I just picked up some 3" straight and 3" angled sash Shurline teflon coated brushes from my local tool supply store. I couldn't pass them up at $2.98 and $2.97 each respectively. I got 5 of each but am thinking about going back and getting a couple of cases. Has anyone used these? I know they are more marketed towards the DIY homeowner but at less than 3 bucks each I figure I can't go wrong.


----------



## TJ Paint (Jun 18, 2009)

sir paintalot said:


> I just picked up some 3" straight and 3" angled sash Shurline teflon coated brushes from my local tool supply store. I couldn't pass them up at $2.98 and $2.97 each respectively. I got 5 of each but am thinking about going back and getting a couple of cases. Has anyone used these? I know they are more marketed towards the DIY homeowner but at less than 3 bucks each I figure I can't go wrong.


Pretty much anything I've used that has the name shurline has been a less than ecstatic experience.


----------



## RH (Sep 7, 2010)

Most of their products can't hold a candle to pro tools but I love my telescoping extension pole with comfort grip. As far ad the brushes go, I've never used them but you get what you pay for.....


----------



## straight_lines (Oct 17, 2007)

Would probably make good epoxy throwaways so long as they don't shed.


----------



## sir paintalot (Oct 21, 2008)

straight_lines said:


> Would probably make good epoxy throwaways so long as they don't shed.

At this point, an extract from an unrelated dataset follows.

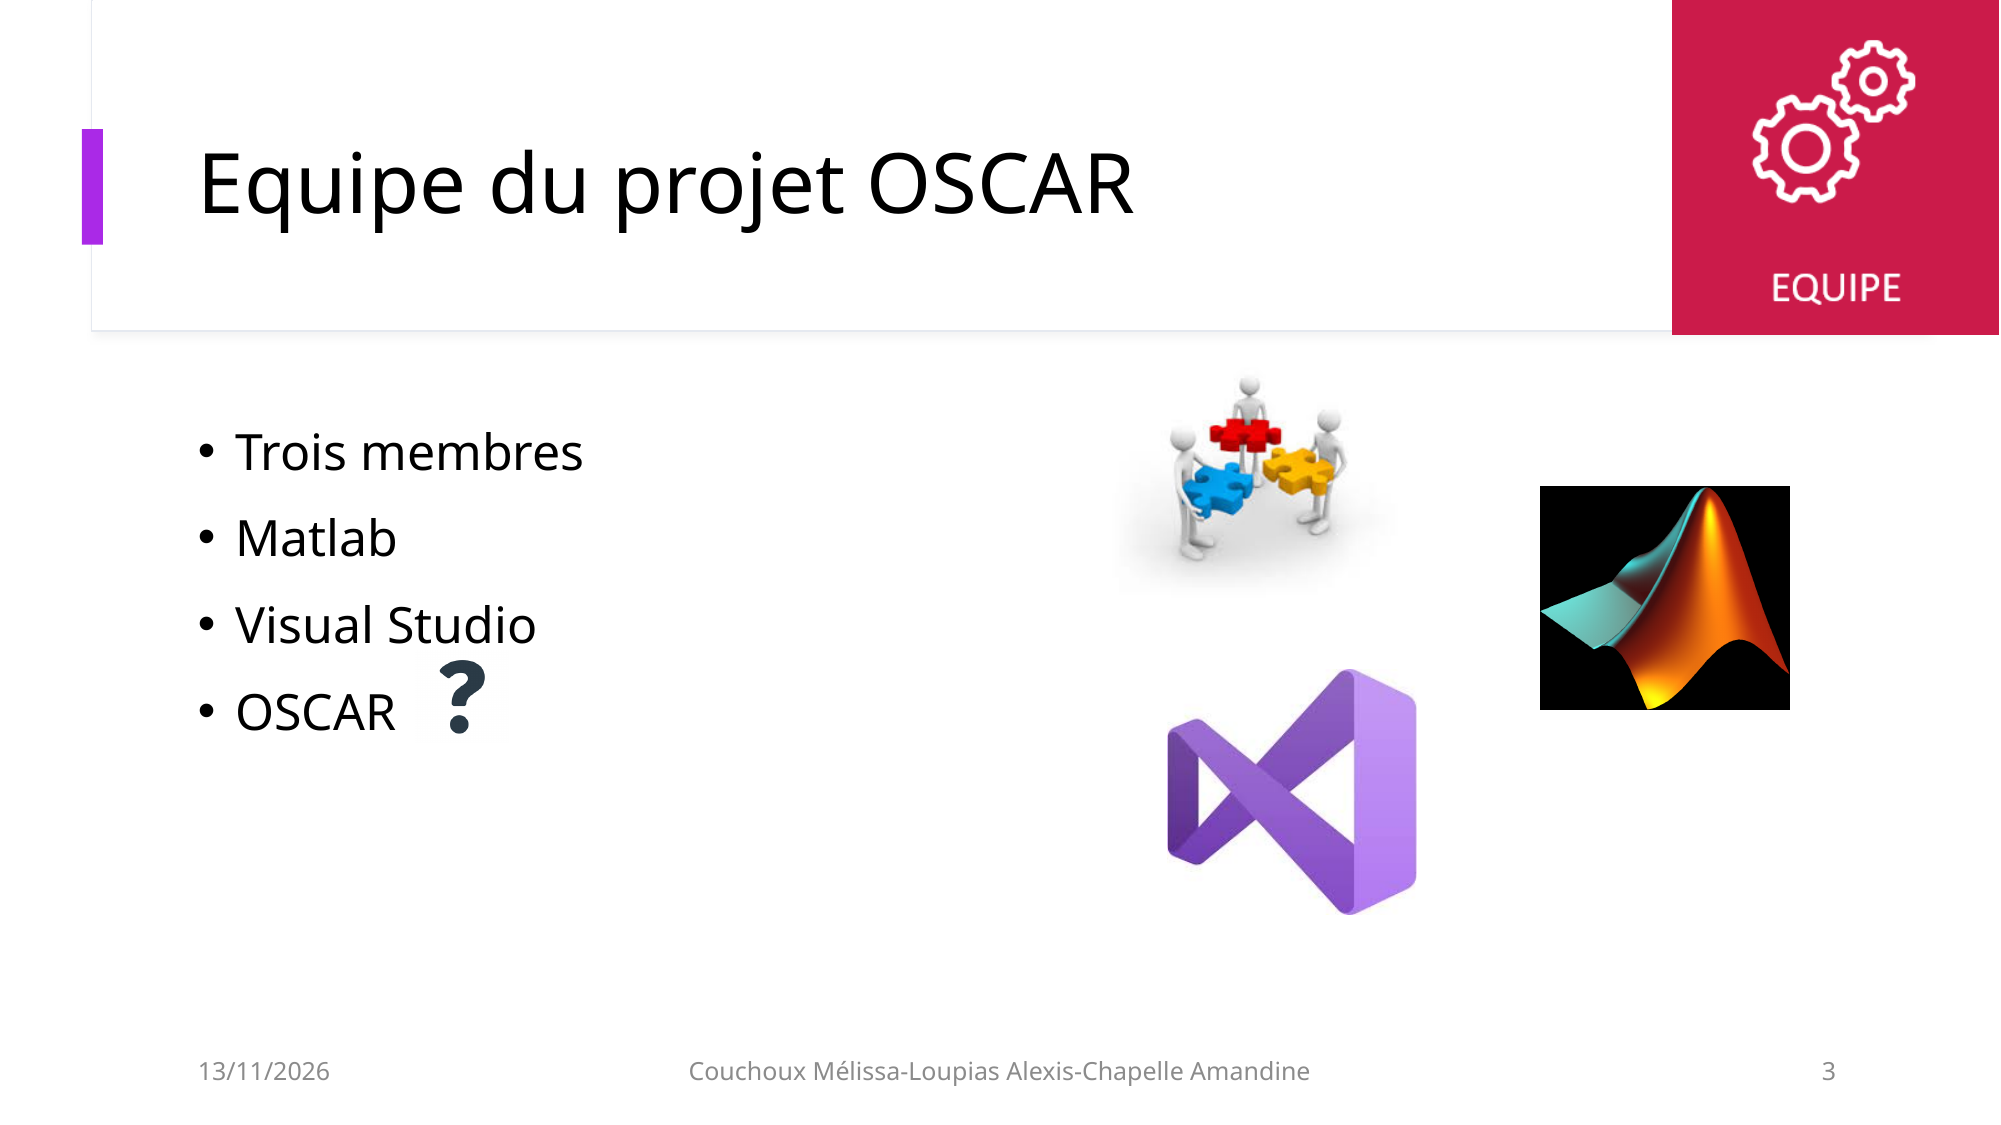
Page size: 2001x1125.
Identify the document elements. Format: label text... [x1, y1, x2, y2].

 Yeah well I don't use epoxy, but i generally just toss my oil brushes so I can always use them for that. Gonna give one a try tomorrow on some latex and see how they do.
I used to use strictly Purdy brushes but over the years I stopped using them. They are good brushes for sure but not worth the money. I get the same results with the 7 dollar brushes at ICI or now they're called Dulux. It's more the skill of the painter than the brush I have found, I mean you can't get good results using a crappy brush but you just don't need a 30 dollar brush. The cheaper brushes don't last as long but for 7 bucks they do just fine.


----------



## sir paintalot (Oct 21, 2008)

Ok I broke out one of these bad boys out today. I have to say that if I had paid 20 bucks for this brush I would be disappointed. But the fact that I paid less than 3 bucks I am ecstatic!. The first thing you notice about the brush is the lack of bristles! Ha, there is probably 1/3 the amount of bristles than in a regular mid grade brush. So it doesn't hold much paint. But, the paint flows really well and it cleans up incredibly easy. I am definitely going to go buy some more of these. The best 3 dollar brush I have ever seen. Perfect throwaway for oil and not too bad for latex either.


----------



## RaleighPainter (Jun 13, 2011)

Gibberish45 said:


> Most of their products can't hold a candle to pro tools but I love my telescoping extension pole with comfort grip. As far ad the brushes go, I've never used them but you get what you pay for.....


We bought one of those telescoping poles it broke the same day :-/


----------



## Delta Painting (Apr 27, 2010)

sir paintalot said:


> It's more the skill of the painter than the brush I have found, I mean you can't get good results using a crappy brush but you just don't need a 30 dollar brush. The cheaper brushes don't last as long but for 7 bucks they do just fine.



I beg to differ I think it's more like a 50\50 kinda thing.:blink:


----------